Para os Globos de Ouro, o Melhor Filme Dramático de 2018 é Bohemian Rhapsody. É um filme que não tem bem um realizador. Quer dizer, Bryan Singer, que foi despedido a meio da rodagem por não aparecer a tempo e horas nas filmagens e por ter entrado em conflito com Rami Malek, o protagonista, está creditado como realizador. Porém, foi Dexter Fletcher quem completou o biopic de Freddie Mercury, e o nome de Singer, que também foi acusado de abuso sexual de menores, foi mantido fora dos agradecimentos tanto dos produtores, quando o filme venceu o último prémio da noite deste domingo, quanto de Rami Malek, quando recebeu a estatueta de Melhor Actor num drama.

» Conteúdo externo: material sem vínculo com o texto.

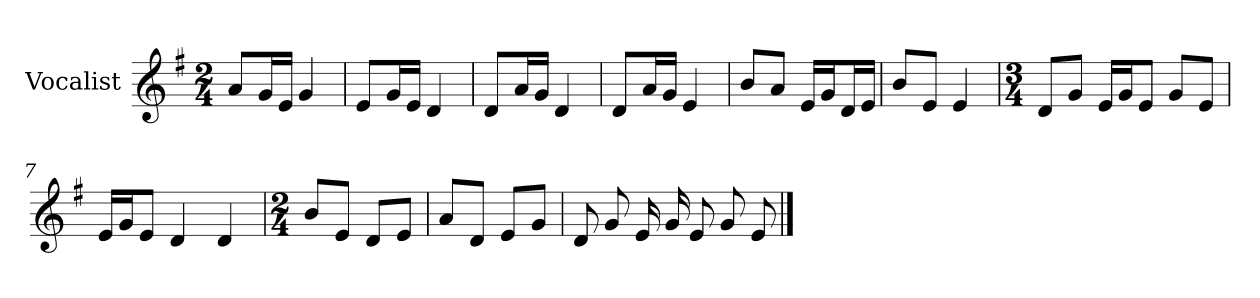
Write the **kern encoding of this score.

**kern
*part1
*staff1
*I"Vocalist
*k[f#]
*G:
*M2/4
=
8aL
16gL
16eJJ
4g
=1
8eL
16gL
16eJJ
4d
=2
8dL
16aL
16gJJ
4d
=3
8dL
16aL
16gJJ
4e
=4
8bL
8aJ
16eLL
16gJ
16dL
16eJJ
=5
8bL
8eJ
4e
=6
*M3/4
8dL
8gJ
16eLL
16gJ
8eJ
8gL
8eJ
=7
16eLL
16gJ
8eJ
4d
4d
=8
*M2/4
8bL
8eJ
8dL
8eJ
=9
8aL
8dJ
8eL
8gJ
=10
8d
8g
16e
16g
8e
8g
8e
==
*-
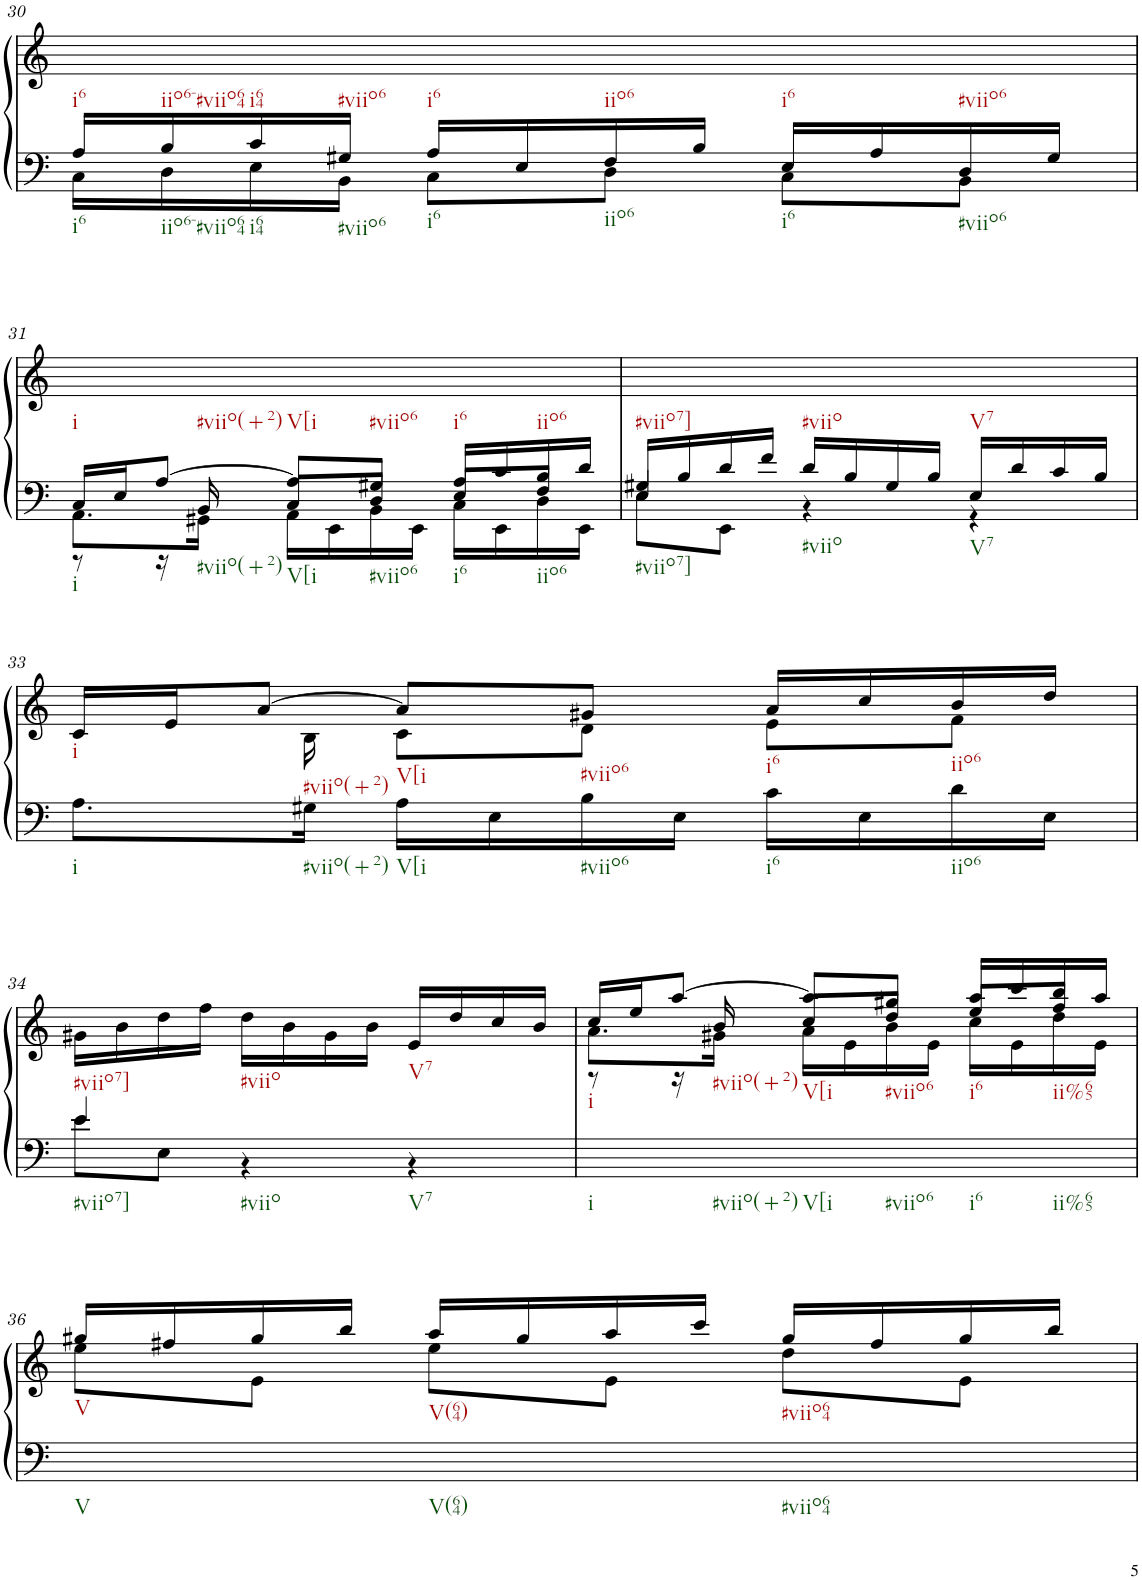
**kern	**kern
*part1	*part1
*staff2	*staff1
*I"Klavier linke Hand	*
!!LO:PB:g=z
*clefF4	*clefG2
*k[]	*k[]
*M3/4	*M3/4
=30	=30
*^	*
16A/LL	16C\LL	2.ryy
16B/	16D\	.
16c/	16E\	.
16G#X/JJ	16BB\JJ	.
16A/LL	8C\L	.
16E/	.	.
16F/	8D\J	.
16B/JJ	.	.
16E/LL	8C\L	.
16A/	.	.
16D/	8BB\J	.
16G#/JJ	.	.
!!LO:LB:g=z
=31	=31	=31
*	*^	*
16C/LL	8.AA\L	8r	2.ryy
16E/J	.	.	.
[8A/J	.	16r	.
.	16GG#X\Jk	16BB/	.
8A/L]	16AA\LL	8C/L	.
.	16EE\	.	.
8G#X/J	16BB\	8D/J	.
.	16EE\JJ	.	.
16A/LL	16C\LL	8E/L	.
16c/	16EE\	.	.
16B/	16D\	8F/J	.
16d/JJ	16EE\JJ	.	.
=32	=32	=32	=32
16G#X/LL	8E\L	4E/	2.ryy
16B/	.	.	.
16d/	8EE\J	.	.
16f/JJ	.	.	.
16d/LL	4r	2ryy	.
16B/	.	.	.
16G#/	.	.	.
16B/JJ	.	.	.
16E/LL	4r	.	.
16d/	.	.	.
16c/	.	.	.
16B/JJ	.	.	.
*	*v	*v	*
!!LO:LB:g=z
=33	=33	=33
*	*	*^
2.ryy	8.A\L	16c/LL	8.ryy
.	.	16e/J	.
.	.	[8a/J	.
.	16G#X\Jk	.	16B\
.	16A\LL	8a/L]	8c\L
.	16E\	.	.
.	16B\	8g#X/J	8d\J
.	16E\JJ	.	.
.	16c\LL	16a/LL	8e\L
.	16E\	16cc/	.
.	16d\	16b/	8f\J
.	16E\JJ	16dd/JJ	.
*	*	*v	*v
!!LO:LB:g=z
=34	=34	=34
4e/	8e\L	16g#X\LL
.	.	16b\
.	8E\J	16dd\
.	.	16ff\JJ
2ryy	4r	16dd\LL
.	.	16b\
.	.	16g#\
.	.	16b\JJ
.	4r	16e/LL
.	.	16dd/
.	.	16cc/
.	.	16b/JJ
*v	*v	*
=35	=35
*	*^
*	*	*^
2.ryy	16cc/LL	8.a\L	8r
.	16ee/J	.	.
.	[8aa/J	.	16r
.	.	16g#X\Jk	16b/
.	8aa/L]	16a\LL	8cc/L
.	.	16e\	.
.	8gg#X/J	16b\	8dd/J
.	.	16e\JJ	.
.	16aa/LL	16cc\LL	8ee/L
.	16ccc/	16e\	.
.	16bb/	16dd\	8ff/J
.	16aa/JJ	16e\JJ	.
*	*	*v	*v
!!LO:LB:g=z
=36	=36	=36
2.ryy	16gg#X/LL	8ee\L
.	16ff#X/	.
.	16gg#/	8e\J
.	16bb/JJ	.
.	16aa/LL	8ee\L
.	16gg#/	.
.	16aa/	8e\J
.	16ccc/JJ	.
.	16gg#/LL	8dd\L
.	16ff#/	.
.	16gg#/	8e\J
.	16bb/JJ	.
*	*v	*v
=	=
*-	*-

Foi um dos momentos mais bizarros da 76.ª edição dos Globos de Ouro, uma cerimónia com um ritmo no mínimo estranho e que não passou na televisão portuguesa. O filme mais galardoado da noite foi Green Book — Um Guia para a Vida, de Peter Farrelly, que só se estreará nas salas portuguesas no dia 24, com três estatuetas, de Melhor Argumento, Melhor Filme — Musical ou Comédia, e Melhor Actor Secundário na mesma categoria, para Mahershala Ali. Roma, o filme Netflix de Alfonso Cuarón, não estava nomeado para Melhor Filme Dramático por ser em espanhol, mas arrecadou dois prémios, um para o realizador e outro para o Melhor Filme em Língua Estrangeira. Todos terão boas hipóteses quando forem anunciadas, a 22 de Janeiro, as nomeações para os Óscares.

As caras da mudança

A apresentação de Sandra Oh e Andy Samberg começou algo tépida, com um pretenso roast das celebridades que se encontravam na sala. A primeira leva de piadas seguiu o mesmo mecanismo que Samberg tinha utilizado em 2013, quando participou no Comedy Central Roast de James Franco: fingir que se vai dizer algo extremamente agressivo e ofensivo para uma pessoa e depois elogiá-la de forma fofa.

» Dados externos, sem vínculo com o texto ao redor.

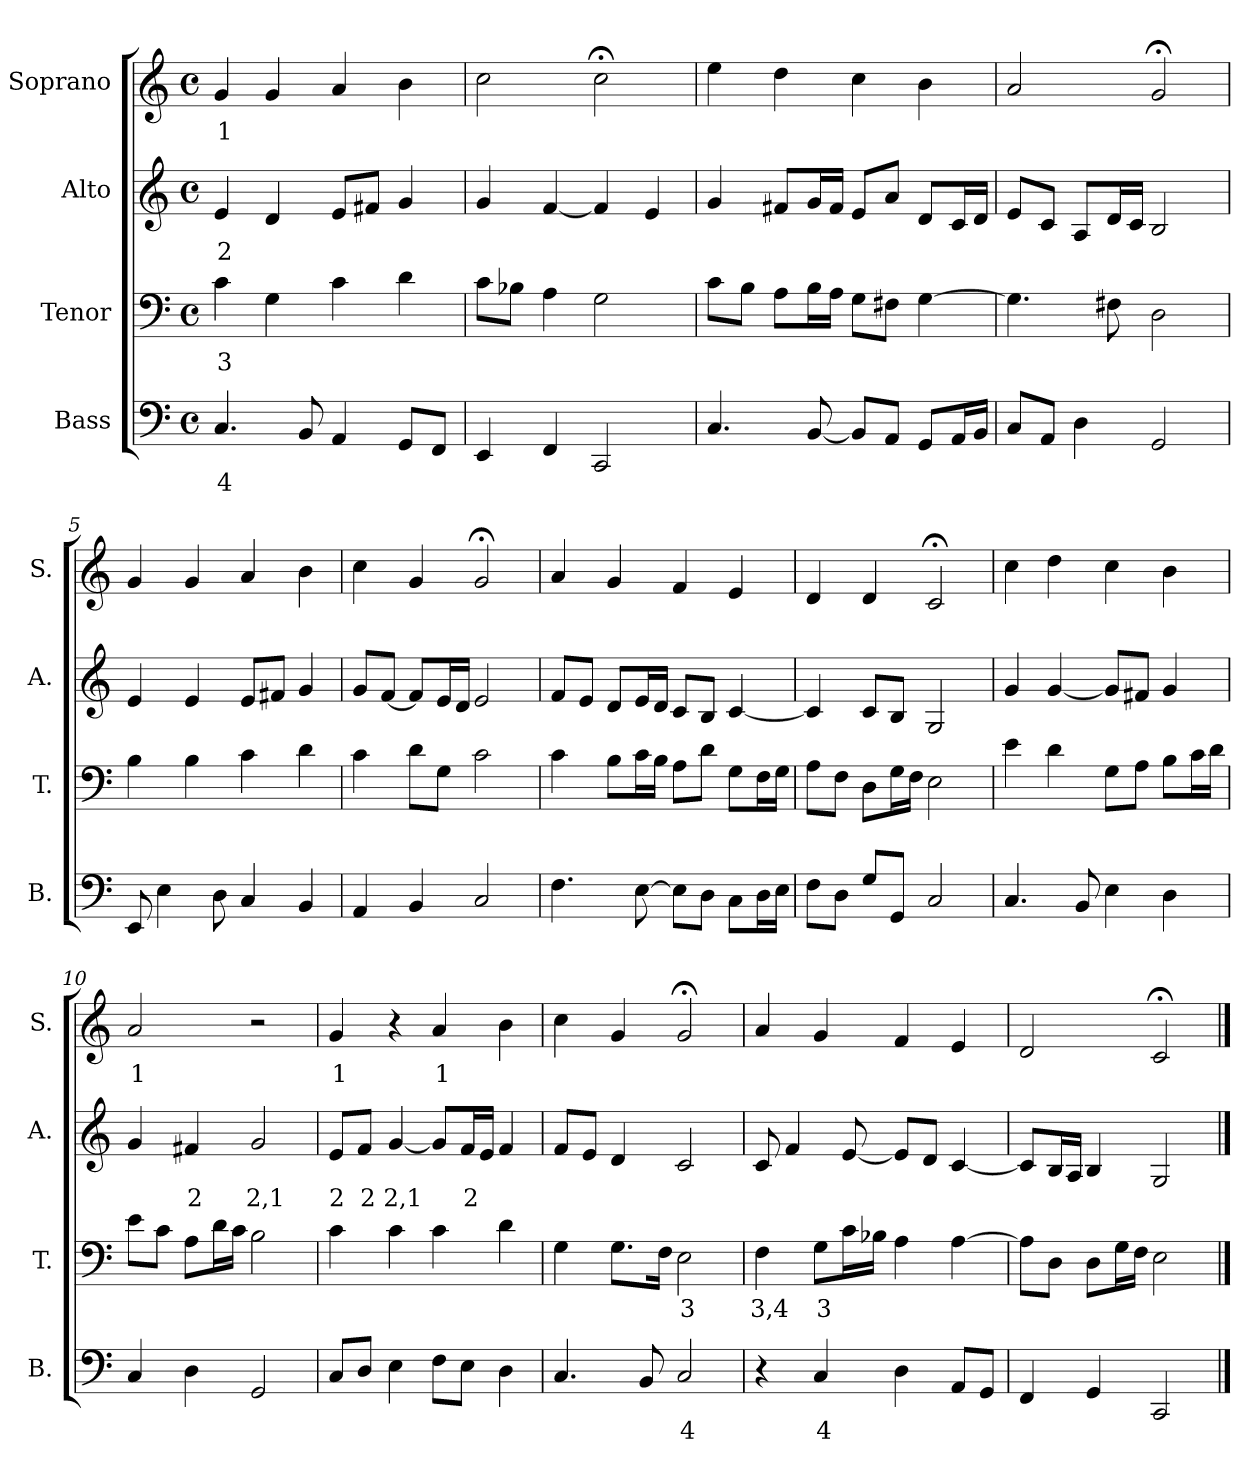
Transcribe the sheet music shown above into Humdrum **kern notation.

**kern	**text	**kern	**text	**kern	**text	**kern	**text
*part4	*part4	*part3	*part3	*part2	*part2	*part1	*part1
*staff4	*staff4	*staff3	*staff3	*staff2	*staff2	*staff1	*staff1
*I"Bass	*	*I"Tenor	*	*I"Alto	*	*I"Soprano	*
*I'B.	*	*I'T.	*	*I'A.	*	*I'S.	*
*clefF4	*	*clefF4	*	*clefG2	*	*clefG2	*
*k[]	*	*k[]	*	*k[]	*	*k[]	*
*M4/4	*	*M4/4	*	*M4/4	*	*M4/4	*
*met(c)	*	*met(c)	*	*met(c)	*	*met(c)	*
*MM120	*	*MM120	*	*MM120	*	*MM120	*
=1	=1	=1	=1	=1	=1	=1	=1
4.Ci/	4	4cj\	3	4eZ/	2	4gV/	1
.	.	4Gj\	.	4dZ/	.	4gV/	.
8BBi/	.	.	.	.	.	.	.
4AAi/	.	4cj\	.	8eZ/L	.	4aV/	.
.	.	.	.	8f#XZ/J	.	.	.
8GGi/L	.	4dj\	.	4gZ/	.	4bV\	.
8FFi/J	.	.	.	.	.	.	.
=2	=2	=2	=2	=2	=2	=2	=2
4EEi/	.	8cj\L	.	4gZ/	.	2ccV\	.
.	.	8B-Xj\J	.	.	.	.	.
4FFi/	.	4Aj\	.	[4fZ/	.	.	.
2CCi/	.	2Gj\	.	4fZ/]	.	2cc;<V\	.
.	.	.	.	4eZ/	.	.	.
=3	=3	=3	=3	=3	=3	=3	=3
4.Ci/	.	8cj\L	.	4gZ/	.	4eeV\	.
.	.	8Bj\J	.	.	.	.	.
.	.	8Aj\L	.	8f#XZ/L	.	4ddV\	.
[8BBi/	.	16Bj\L	.	16gZ/L	.	.	.
.	.	16Aj\JJ	.	16f#Z/JJ	.	.	.
8BBi/L]	.	8Gj\L	.	8eZ/L	.	4ccV\	.
8AAi/J	.	8F#Xj\J	.	8aZ/J	.	.	.
8GGi/L	.	[4Gj\	.	8dZ/L	.	4bV\	.
16AAi/L	.	.	.	16cZ/L	.	.	.
16BBi/JJ	.	.	.	16dZ/JJ	.	.	.
=4	=4	=4	=4	=4	=4	=4	=4
8Ci/L	.	4.Gj\]	.	8eZ/L	.	2aV/	.
8AAi/J	.	.	.	8cZ/J	.	.	.
4Di\	.	.	.	8AZ/L	.	.	.
.	.	8F#Xj\	.	16dZ/L	.	.	.
.	.	.	.	16cZ/JJ	.	.	.
2GGi/	.	2Dj\	.	2BZ/	.	2g;<V/	.
=5	=5	=5	=5	=5	=5	=5	=5
8EEi/	.	4Bj\	.	4eZ/	.	4gV/	.
4Ei\	.	.	.	.	.	.	.
.	.	4Bj\	.	4eZ/	.	4gV/	.
8Di\	.	.	.	.	.	.	.
4Ci/	.	4cj\	.	8eZ/L	.	4aV/	.
.	.	.	.	8f#XZ/J	.	.	.
4BBi/	.	4dj\	.	4gZ/	.	4bV\	.
!!LO:LB:g=z
=6	=6	=6	=6	=6	=6	=6	=6
4AAi/	.	4cj\	.	8gZ/L	.	4ccV\	.
.	.	.	.	[8fZ/J	.	.	.
4BBi/	.	8dj\L	.	8fZ/L]	.	4gV/	.
.	.	8Gj\J	.	16eZ/L	.	.	.
.	.	.	.	16dZ/JJ	.	.	.
2Ci/	.	2cj\	.	2eZ/	.	2g;<V/	.
=7	=7	=7	=7	=7	=7	=7	=7
4.Fi\	.	4cj\	.	8fZ/L	.	4aV/	.
.	.	.	.	8eZ/J	.	.	.
.	.	8Bj\L	.	8dZ/L	.	4gV/	.
[8Ei\	.	16cj\L	.	16eZ/L	.	.	.
.	.	16Bj\JJ	.	16dZ/JJ	.	.	.
8Ei\L]	.	8Aj\L	.	8cZ/L	.	4fV/	.
8Di\J	.	8dj\J	.	8BZ/J	.	.	.
8Ci\L	.	8Gj\L	.	[4cZ/	.	4eV/	.
16Di\L	.	16Fj\L	.	.	.	.	.
16Ei\JJ	.	16Gj\JJ	.	.	.	.	.
=8	=8	=8	=8	=8	=8	=8	=8
8Fi\L	.	8Aj\L	.	4cZ/]	.	4dV/	.
8Di\J	.	8Fj\J	.	.	.	.	.
8Gi/L	.	8Dj\L	.	8cZ/L	.	4dV/	.
8GGi/J	.	16Gj\L	.	8BZ/J	.	.	.
.	.	16Fj\JJ	.	.	.	.	.
2Ci/	.	2Ej\	.	2GZ/	.	2c;<V/	.
=9	=9	=9	=9	=9	=9	=9	=9
4.Ci/	.	4ej\	.	4gZ/	.	4ccV\	.
.	.	4dj\	.	[4gZ/	.	4ddV\	.
8BBi/	.	.	.	.	.	.	.
4Ei\	.	8Gj\L	.	8gZ/L]	.	4ccV\	.
.	.	8Aj\J	.	8f#XZ/J	.	.	.
4Di\	.	8Bj\L	.	4gZ/	.	4bV\	.
.	.	16cj\L	.	.	.	.	.
.	.	16dj\JJ	.	.	.	.	.
!!LO:PB:g=z
=10	=10	=10	=10	=10	=10	=10	=10
4Ci/	.	8ej\L	.	4gZ/	.	2aV/	1
.	.	8cj\J	.	.	.	.	.
4Di\	.	8Aj\L	.	4f#XZ/	2	.	.
.	.	16dj\L	.	.	.	.	.
.	.	16cj\JJ	.	.	.	.	.
2GGi/	.	2Bj\	.	2gZ/	2,1	2r	.
=11	=11	=11	=11	=11	=11	=11	=11
8Ci/L	.	4cj\	.	8eZ/L	2	4gV/	1
8Di/J	.	.	.	8fZ/J	2	.	.
4Ei\	.	4cj\	.	[4gZ/	2,1	4r	.
8Fi\L	.	4cj\	.	8gZ/L]	.	4aV/	1
8Ei\J	.	.	.	16fZ/L	2	.	.
.	.	.	.	16eZ/JJ	.	.	.
4Di\	.	4dj\	.	4fZ/	.	4bV\	.
=12	=12	=12	=12	=12	=12	=12	=12
4.Ci/	.	4Gj\	.	8fZ/L	.	4ccV\	.
.	.	.	.	8eZ/J	.	.	.
.	.	8.Gj\L	.	4dZ/	.	4gV/	.
8BBi/	.	.	.	.	.	.	.
.	.	16Fj\Jk	.	.	.	.	.
2Ci/	4	2Ej\	3	2cZ/	.	2g;<V/	.
=13	=13	=13	=13	=13	=13	=13	=13
4r	.	4Fj\	3,4	8cZ/	.	4aV/	.
.	.	.	.	4fZ/	.	.	.
4Ci/	4	8Gj\L	3	.	.	4gV/	.
.	.	16cj\L	.	[8eZ/	.	.	.
.	.	16B-Xj\JJ	.	.	.	.	.
4Di\	.	4Aj\	.	8eZ/L]	.	4fV/	.
.	.	.	.	8dZ/J	.	.	.
8AAi/L	.	[4Aj\	.	[4cZ/	.	4eV/	.
8GGi/J	.	.	.	.	.	.	.
=14	=14	=14	=14	=14	=14	=14	=14
4FFi/	.	8Aj\L]	.	8cZ/L]	.	2dV/	.
.	.	8Dj\J	.	16BZ/L	.	.	.
.	.	.	.	16AZ/JJ	.	.	.
4GGi/	.	8Dj\L	.	4BZ/	.	.	.
.	.	16Gj\L	.	.	.	.	.
.	.	16Fj\JJ	.	.	.	.	.
2CCi/	.	2Ej\	.	2GZ/	.	2c;<V/	.
==	==	==	==	==	==	==	==
*-	*-	*-	*-	*-	*-	*-	*-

Os anfitriões foram melhorando. Houve espaço para piadas algo arriscadas — e nem sempre bem recebidas na sala. Não é todos os dias que, na apresentação destas cerimónias, ouvimos menções ao facto de membros do grupo revolucionário Black Panthers terem sido incriminados e assassinados por quererem justiça e igualdade, em segmentos que acabam por concluir “o mundo é e sempre foi um pesadelo, só parece pior agora por causa dos nossos telefones” (a reacção de Ryan Coogler, o realizador de Black Panther, pretexto para esse momento, não foi efusiva). 

Também houve tempo para, enaltecendo Crazy Rich Asians, comédia que não se estreou nos cinemas portugueses, atacar a tendência de Hollywood de pôr actrizes brancas a fazerem papéis que eram de pessoas asiáticas, como Scarlett Johansson em Ghost in the Shell — Agente do Futuro e Emma Stone em Aloha, o que levou esta última actriz a soltar um audível — mas não visível, já que a realização, que não foi exímia, não a mostrou — pedido de desculpas. E ainda para gozar com o facto de Hollywood, quando é preciso alguém para realizar filmes de grande orçamento, escolher quase sempre homens e raramente mulheres.

Subitamente, Sandra Oh mudou o tom da apresentação do humorístico para o sério, falando de um “momento de mudança”, protagonizado por muitas das caras visíveis na sala. A actriz canadiana, que se tornou a primeira pessoa de origem asiática a apresentar uma cerimónia do género em Hollywood, viria a tornar-se, durante o serão, a primeira pessoa asiática a ganhar mais do que um Globo de Ouro, pelo seu papel em Killing Eve —​ a série de Phoebe Waller-Bridge que ainda não teve estreia em Portugal.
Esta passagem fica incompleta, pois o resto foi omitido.